[Data excerpts]
------------------------
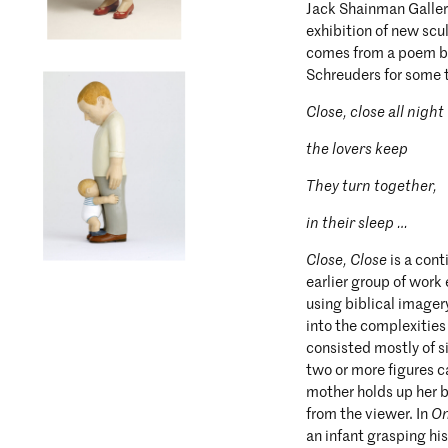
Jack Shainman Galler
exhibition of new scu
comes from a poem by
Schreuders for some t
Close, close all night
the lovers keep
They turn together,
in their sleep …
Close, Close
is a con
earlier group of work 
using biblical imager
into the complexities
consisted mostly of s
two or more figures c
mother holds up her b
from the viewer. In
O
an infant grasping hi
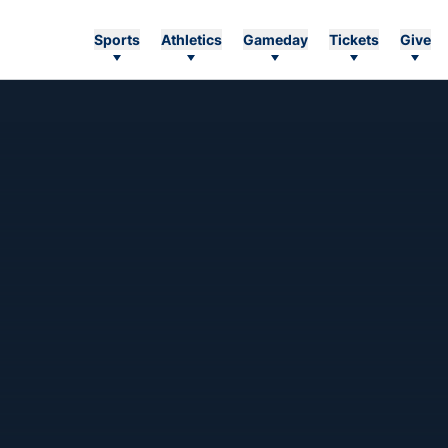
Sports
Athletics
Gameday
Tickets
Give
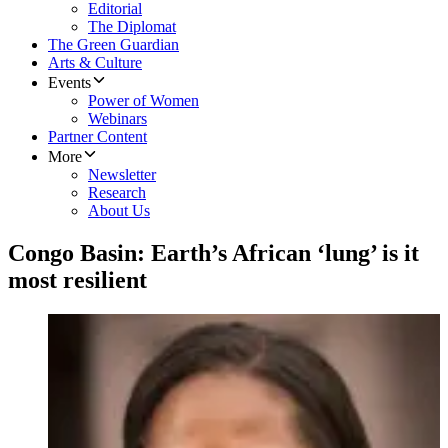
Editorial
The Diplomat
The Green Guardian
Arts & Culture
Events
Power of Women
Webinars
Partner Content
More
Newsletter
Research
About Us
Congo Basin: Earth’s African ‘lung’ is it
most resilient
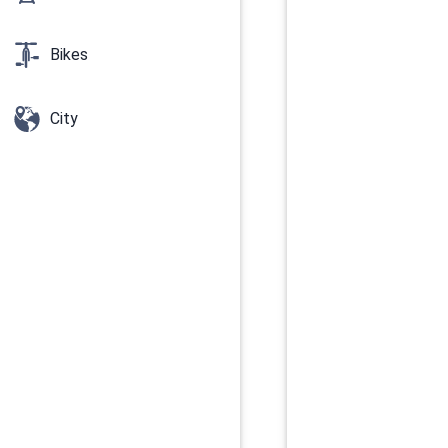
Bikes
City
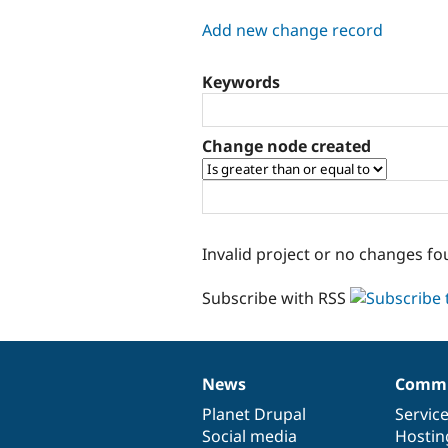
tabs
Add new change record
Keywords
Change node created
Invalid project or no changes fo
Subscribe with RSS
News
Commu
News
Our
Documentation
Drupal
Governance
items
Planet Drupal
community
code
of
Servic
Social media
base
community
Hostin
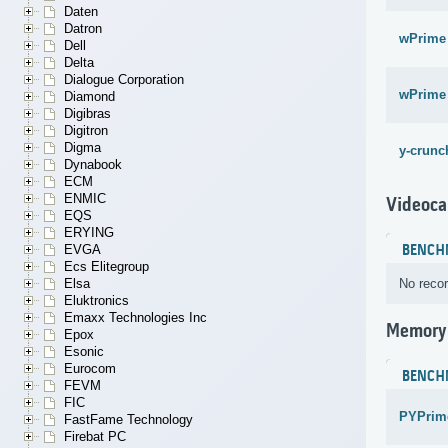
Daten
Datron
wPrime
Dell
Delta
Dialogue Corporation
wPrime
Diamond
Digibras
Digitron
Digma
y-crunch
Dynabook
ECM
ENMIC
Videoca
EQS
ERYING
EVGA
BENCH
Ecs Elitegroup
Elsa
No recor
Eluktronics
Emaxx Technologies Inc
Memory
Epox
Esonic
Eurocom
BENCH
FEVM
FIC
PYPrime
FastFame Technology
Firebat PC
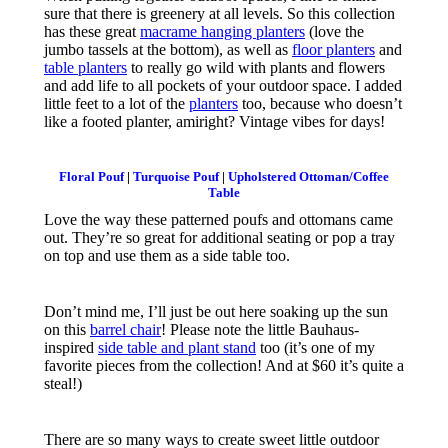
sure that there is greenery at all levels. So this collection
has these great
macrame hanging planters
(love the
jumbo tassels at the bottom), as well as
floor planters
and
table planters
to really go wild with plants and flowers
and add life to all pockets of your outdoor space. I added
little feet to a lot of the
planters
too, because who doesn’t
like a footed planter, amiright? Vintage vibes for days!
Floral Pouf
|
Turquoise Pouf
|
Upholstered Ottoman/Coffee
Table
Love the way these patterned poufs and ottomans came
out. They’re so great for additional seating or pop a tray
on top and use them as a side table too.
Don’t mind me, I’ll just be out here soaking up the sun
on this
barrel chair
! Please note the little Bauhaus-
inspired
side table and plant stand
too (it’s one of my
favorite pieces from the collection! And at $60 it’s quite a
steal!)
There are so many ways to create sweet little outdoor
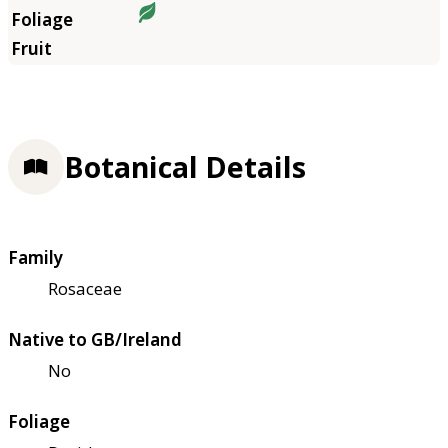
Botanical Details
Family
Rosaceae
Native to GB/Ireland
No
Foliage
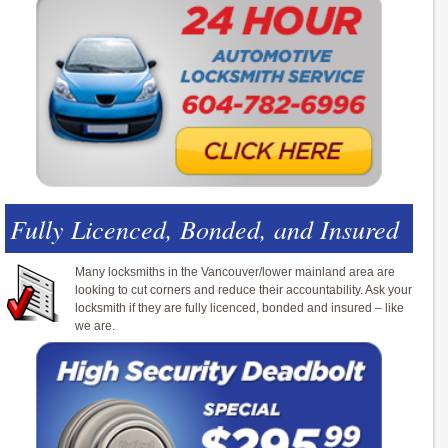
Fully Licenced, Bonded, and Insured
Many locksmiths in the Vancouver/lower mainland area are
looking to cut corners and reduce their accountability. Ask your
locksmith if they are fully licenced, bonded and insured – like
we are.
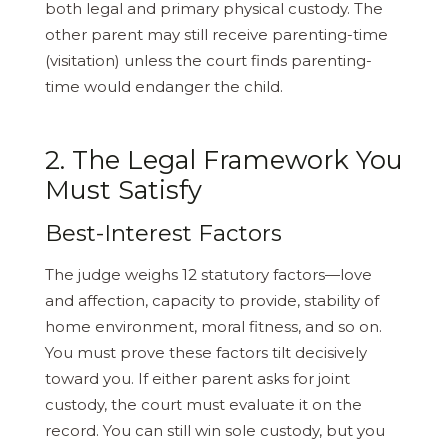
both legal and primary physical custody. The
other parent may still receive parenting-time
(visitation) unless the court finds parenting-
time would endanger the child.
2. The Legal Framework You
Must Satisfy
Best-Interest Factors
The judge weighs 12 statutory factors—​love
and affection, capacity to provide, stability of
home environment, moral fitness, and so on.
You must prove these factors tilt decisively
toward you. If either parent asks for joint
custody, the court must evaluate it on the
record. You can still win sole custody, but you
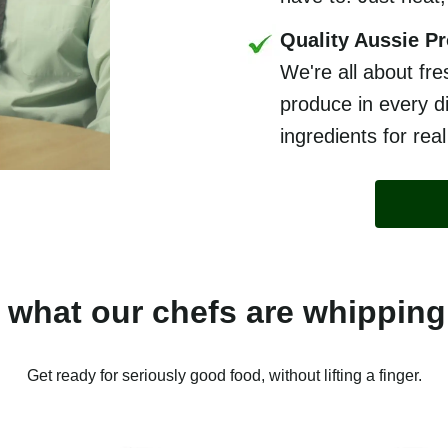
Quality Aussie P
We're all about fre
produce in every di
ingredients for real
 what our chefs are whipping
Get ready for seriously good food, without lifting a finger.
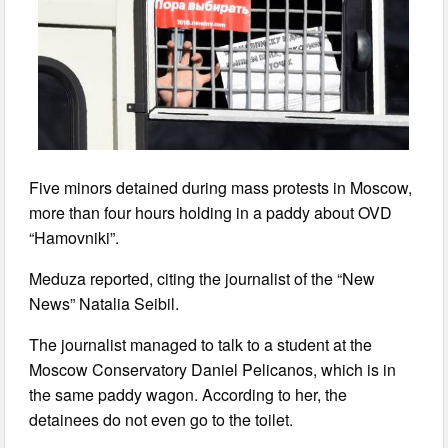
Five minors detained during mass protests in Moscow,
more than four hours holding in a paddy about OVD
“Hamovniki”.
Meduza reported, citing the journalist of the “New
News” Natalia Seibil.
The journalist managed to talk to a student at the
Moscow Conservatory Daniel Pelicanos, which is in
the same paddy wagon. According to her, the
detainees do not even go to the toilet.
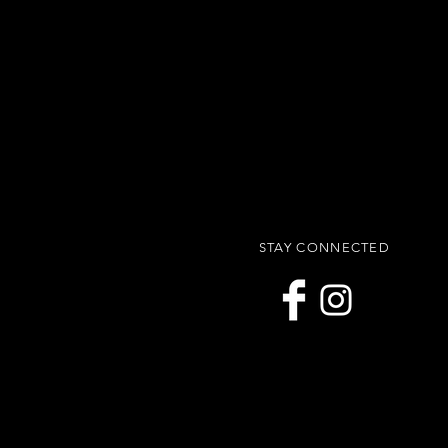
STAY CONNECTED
------------------------
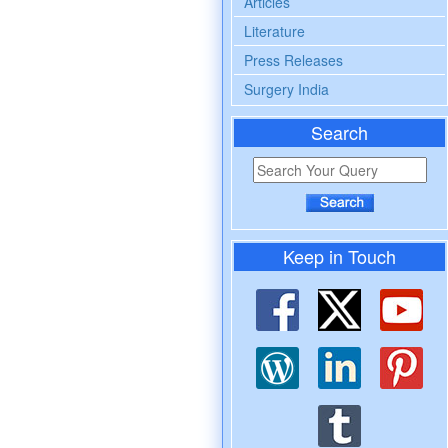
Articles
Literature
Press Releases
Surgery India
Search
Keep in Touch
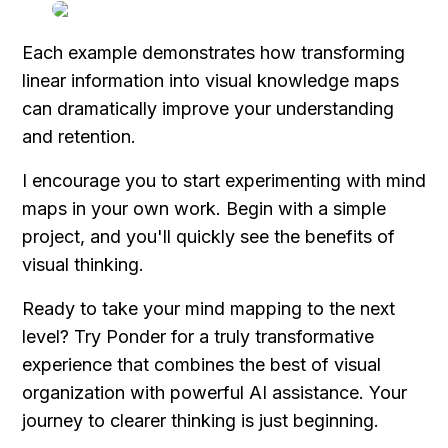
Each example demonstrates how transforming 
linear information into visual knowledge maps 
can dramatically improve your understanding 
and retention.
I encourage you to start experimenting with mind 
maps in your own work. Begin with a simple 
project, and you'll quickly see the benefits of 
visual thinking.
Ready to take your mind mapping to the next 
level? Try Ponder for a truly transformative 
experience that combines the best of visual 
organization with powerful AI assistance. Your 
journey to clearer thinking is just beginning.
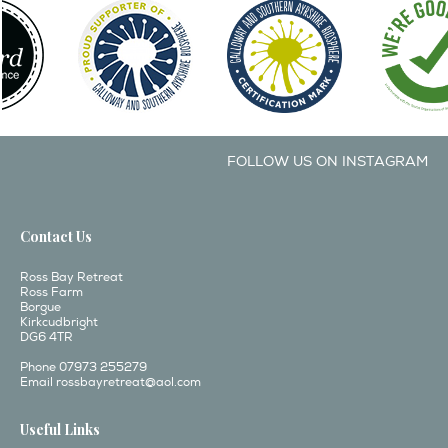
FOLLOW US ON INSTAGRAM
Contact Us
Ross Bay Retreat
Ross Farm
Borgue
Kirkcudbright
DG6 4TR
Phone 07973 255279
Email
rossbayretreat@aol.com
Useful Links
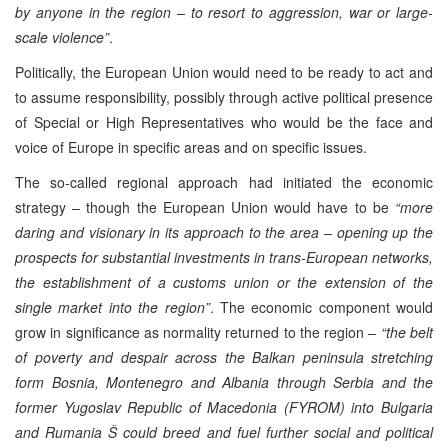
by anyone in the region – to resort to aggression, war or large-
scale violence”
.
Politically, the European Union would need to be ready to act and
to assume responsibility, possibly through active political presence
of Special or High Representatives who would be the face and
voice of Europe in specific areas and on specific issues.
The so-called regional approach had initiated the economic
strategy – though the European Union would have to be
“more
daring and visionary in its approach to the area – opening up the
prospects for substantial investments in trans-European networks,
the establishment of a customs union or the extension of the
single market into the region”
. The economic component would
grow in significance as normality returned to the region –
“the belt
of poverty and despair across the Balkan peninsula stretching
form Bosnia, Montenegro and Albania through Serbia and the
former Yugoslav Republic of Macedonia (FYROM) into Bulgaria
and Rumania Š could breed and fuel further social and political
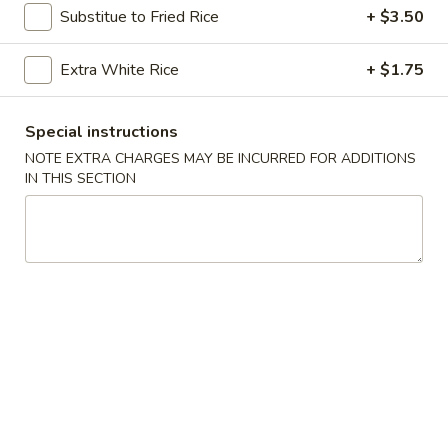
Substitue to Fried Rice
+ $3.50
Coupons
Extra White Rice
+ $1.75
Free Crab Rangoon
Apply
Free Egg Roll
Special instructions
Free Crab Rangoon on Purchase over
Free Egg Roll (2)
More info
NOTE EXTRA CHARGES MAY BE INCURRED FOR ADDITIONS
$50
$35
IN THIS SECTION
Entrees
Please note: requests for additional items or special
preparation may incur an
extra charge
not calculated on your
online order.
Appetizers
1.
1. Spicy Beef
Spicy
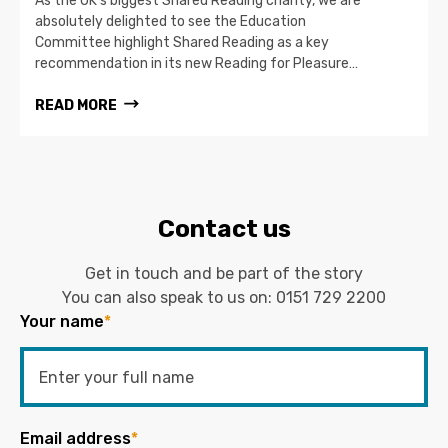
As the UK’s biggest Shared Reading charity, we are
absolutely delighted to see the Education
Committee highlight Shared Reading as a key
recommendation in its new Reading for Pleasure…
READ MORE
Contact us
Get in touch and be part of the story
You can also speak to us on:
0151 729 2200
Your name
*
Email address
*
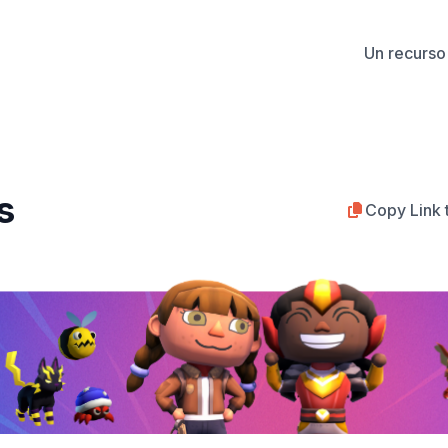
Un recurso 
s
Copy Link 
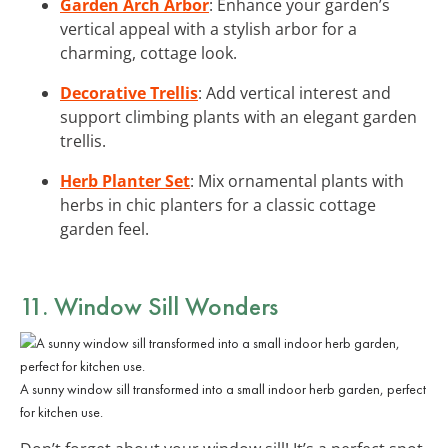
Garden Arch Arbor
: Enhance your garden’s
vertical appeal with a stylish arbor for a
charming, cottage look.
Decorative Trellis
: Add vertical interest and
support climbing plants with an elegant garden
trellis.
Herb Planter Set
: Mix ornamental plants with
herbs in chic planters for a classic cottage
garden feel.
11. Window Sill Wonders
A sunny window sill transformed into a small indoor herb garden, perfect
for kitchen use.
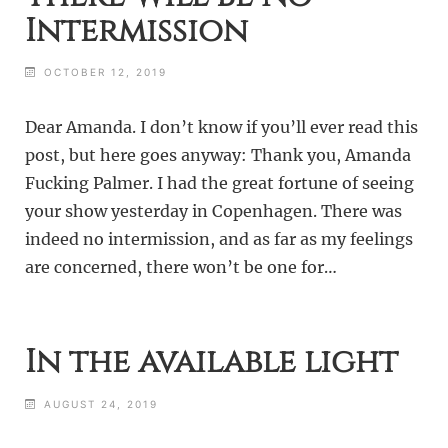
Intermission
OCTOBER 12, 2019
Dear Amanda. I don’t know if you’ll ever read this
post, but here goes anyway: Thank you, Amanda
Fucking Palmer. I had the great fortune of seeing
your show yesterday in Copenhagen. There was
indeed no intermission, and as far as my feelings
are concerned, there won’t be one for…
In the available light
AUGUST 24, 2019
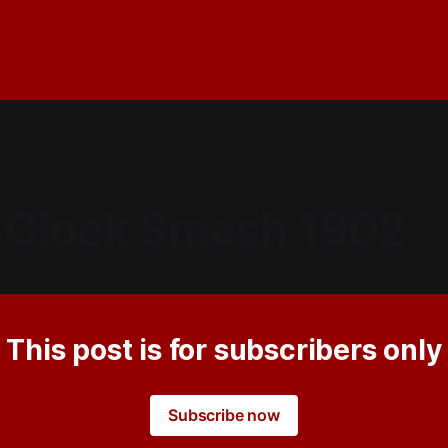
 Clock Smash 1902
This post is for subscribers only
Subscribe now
------------------------
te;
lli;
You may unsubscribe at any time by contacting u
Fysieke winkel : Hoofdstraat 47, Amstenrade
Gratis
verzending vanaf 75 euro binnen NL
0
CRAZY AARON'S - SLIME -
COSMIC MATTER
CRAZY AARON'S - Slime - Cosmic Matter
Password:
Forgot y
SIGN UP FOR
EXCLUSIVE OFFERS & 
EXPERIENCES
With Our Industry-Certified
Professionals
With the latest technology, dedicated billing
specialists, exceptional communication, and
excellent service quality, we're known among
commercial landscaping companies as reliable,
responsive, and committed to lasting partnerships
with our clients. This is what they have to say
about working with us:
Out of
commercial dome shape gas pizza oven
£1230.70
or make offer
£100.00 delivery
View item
------------------------
> [What this task involves] Output only an exact transcription of the lines above from the one with "macrame hanging planters" up to and including the one with "barrel chair".

> [Answer to this problem]
macrame hanging planters
(love the
jumbo tassels at the bottom), as well as
floor planters
and
table planters
to really go wild with plants and flowers
and add life to all pockets of your outdoor space. I added
little feet to a lot of the
planters
too, because who doesn’t
like a footed planter, amiright? Vintage vibes for days!
Floral Pouf
|
Turquoise Pouf
|
Upholstered Ottoman/Coffee
Table
Love the way these patterned poufs and ottomans came
out. They’re so great for additional seating or pop a tray
on top and use them as a side table too.
Don’t mind me, I’ll just be out here soaking up the sun
on this
barrel chair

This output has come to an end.